Mandatory car-pooling and stricter vehicle inspections are among the possibilities mentioned by Sommerville. He said voluntary ride-sharing, mass transit and related programs have not achieved the desired reduction in vehicle traffic.

“There is no doubt we have to look at mandatory criteria for car-pooling,” Sommerville said, but added, “I don’t mean that we will be telling people they will be only able to drive their cars on Tuesdays and Thursdays.”

He said, for example, that employers could be ordered to stagger shifts for employees to thin rush-hour traffic or to use incentives to encourage increased use of car pools. The state, Sommerville said, could also consider toughening emission standards that vehicles must meet to pass the biannual Smog Check program.

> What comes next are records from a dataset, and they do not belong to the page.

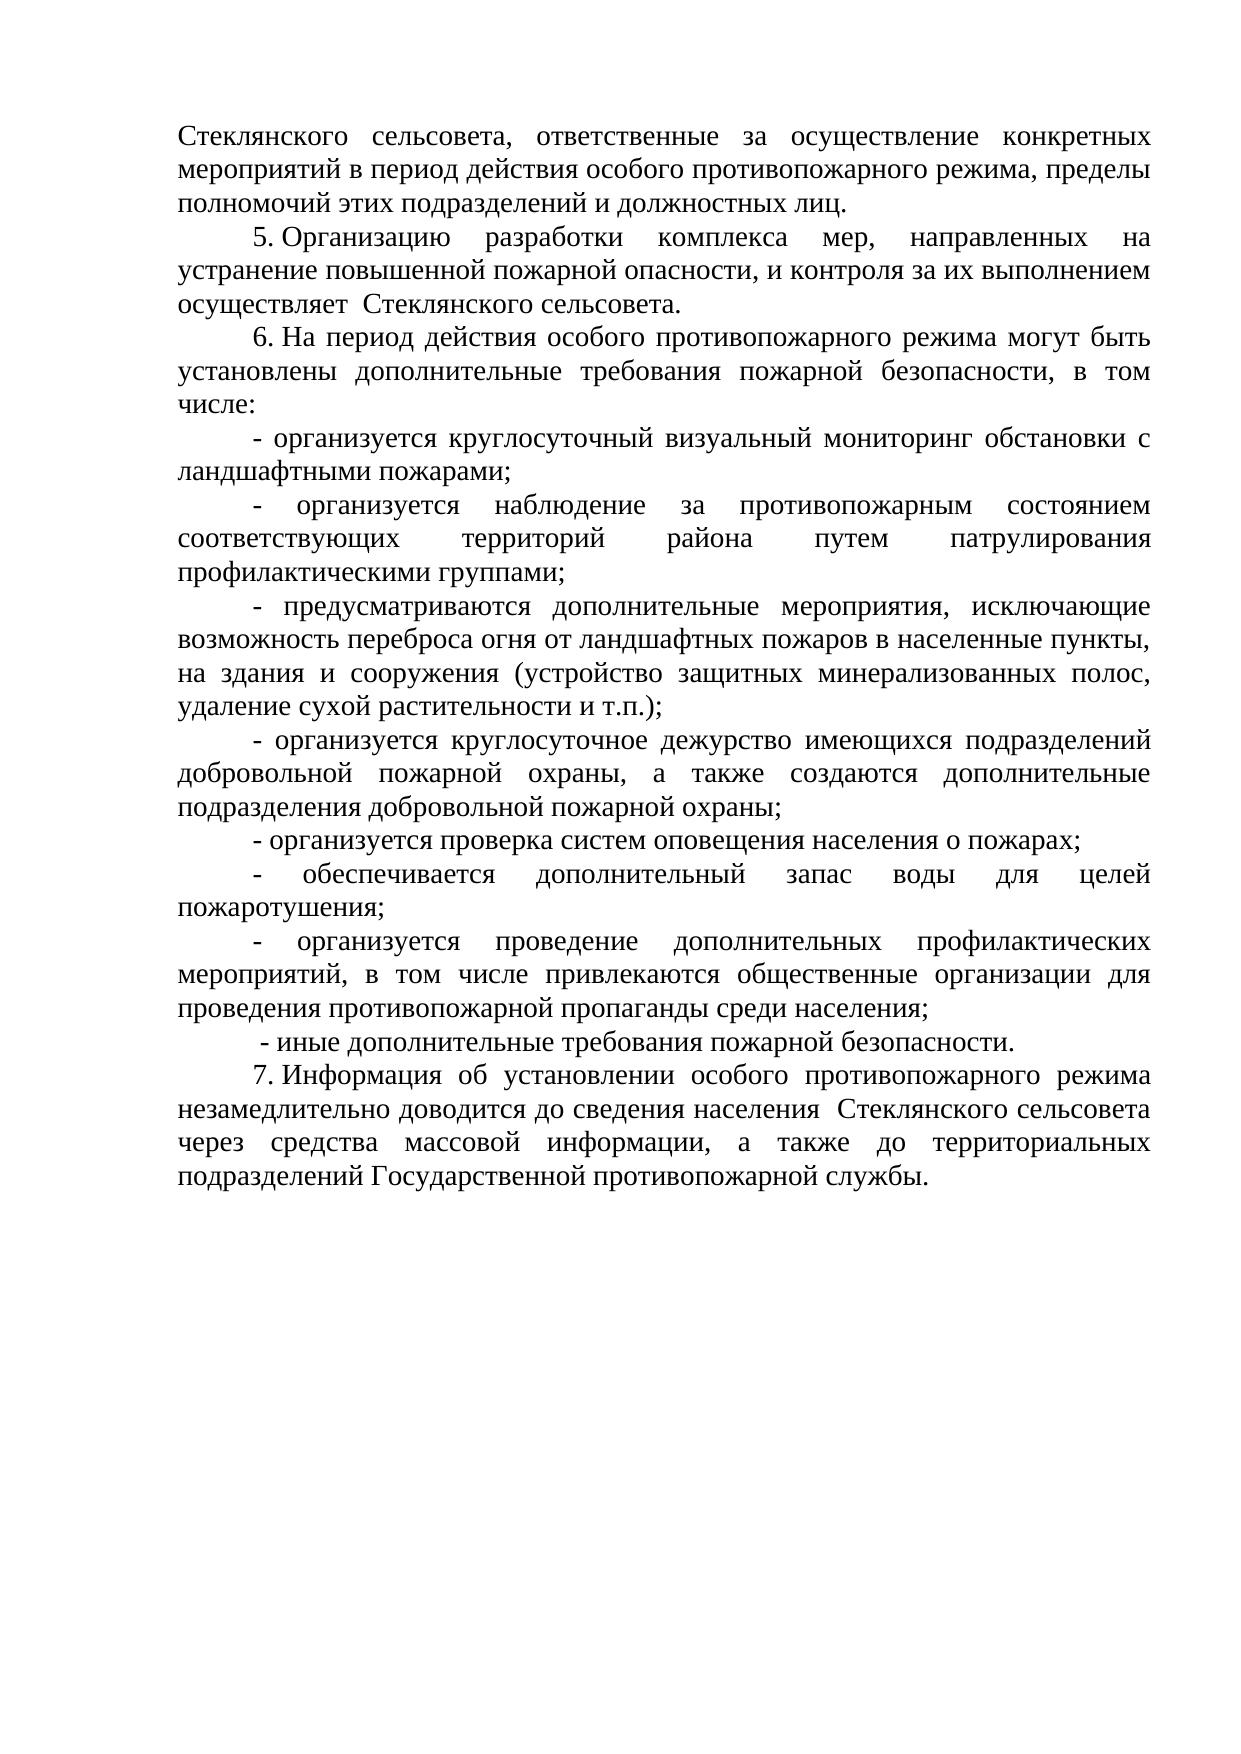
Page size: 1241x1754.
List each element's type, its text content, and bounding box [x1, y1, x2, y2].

text - организуется проверка систем оповещения населения о пожарах; [177, 822, 1152, 856]
text - обеспечивается дополнительный запас воды для целей пожаротушения; [177, 856, 1152, 923]
text - предусматриваются дополнительные мероприятия, исключающие возможность переброса огня от ландшафтных пожаров в населенные пункты, на здания и сооружения (устройство защитных минерализованных полос, удаление сухой растительности и т.п.); [177, 588, 1152, 722]
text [177, 118, 1152, 219]
text - организуется наблюдение за противопожарным состоянием соответствующих территорий района путем патрулирования профилактическими группами; [177, 487, 1152, 588]
text - иные дополнительные требования пожарной безопасности. [177, 1024, 1152, 1057]
text 6. На период действия особого противопожарного режима могут быть установлены дополнительные требования пожарной безопасности, в том числе: [177, 319, 1152, 420]
text - организуется проведение дополнительных профилактических мероприятий, в том числе привлекаются общественные организации для проведения противопожарной пропаганды среди населения; [177, 923, 1152, 1024]
text - организуется круглосуточный визуальный мониторинг обстановки с ландшафтными пожарами; [177, 420, 1152, 487]
text 5. Организацию разработки комплекса мер, направленных на устранение повышенной пожарной опасности, и контроля за их выполнением осуществляет Стеклянского сельсовета. [177, 219, 1152, 319]
text - организуется круглосуточное дежурство имеющихся подразделений добровольной пожарной охраны, а также создаются дополнительные подразделения добровольной пожарной охраны; [177, 722, 1152, 822]
text 7. Информация об установлении особого противопожарного режима незамедлительно доводится до сведения населения Стеклянского сельсовета через средства массовой информации, а также до территориальных подразделений Государственной противопожарной службы. [177, 1057, 1152, 1191]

In outlining the region’s smog situation for the board, Sommerville said that between 1984 and 1986, San Diego County had California’s fifth-highest average number of smoggy days per year. He said that proves the Environmental Protection Agency was wrong last August when it ranked the county as the second-smoggiest in the nation.

The county also has achieved a 55% reduction in the number of smoggy days since 1978, when there were 90 such days, to 40 days so far this year. To meet federal clean air standard for ozone--a primary element in photochemical smog--the county cannot have more than one smoggy day per year.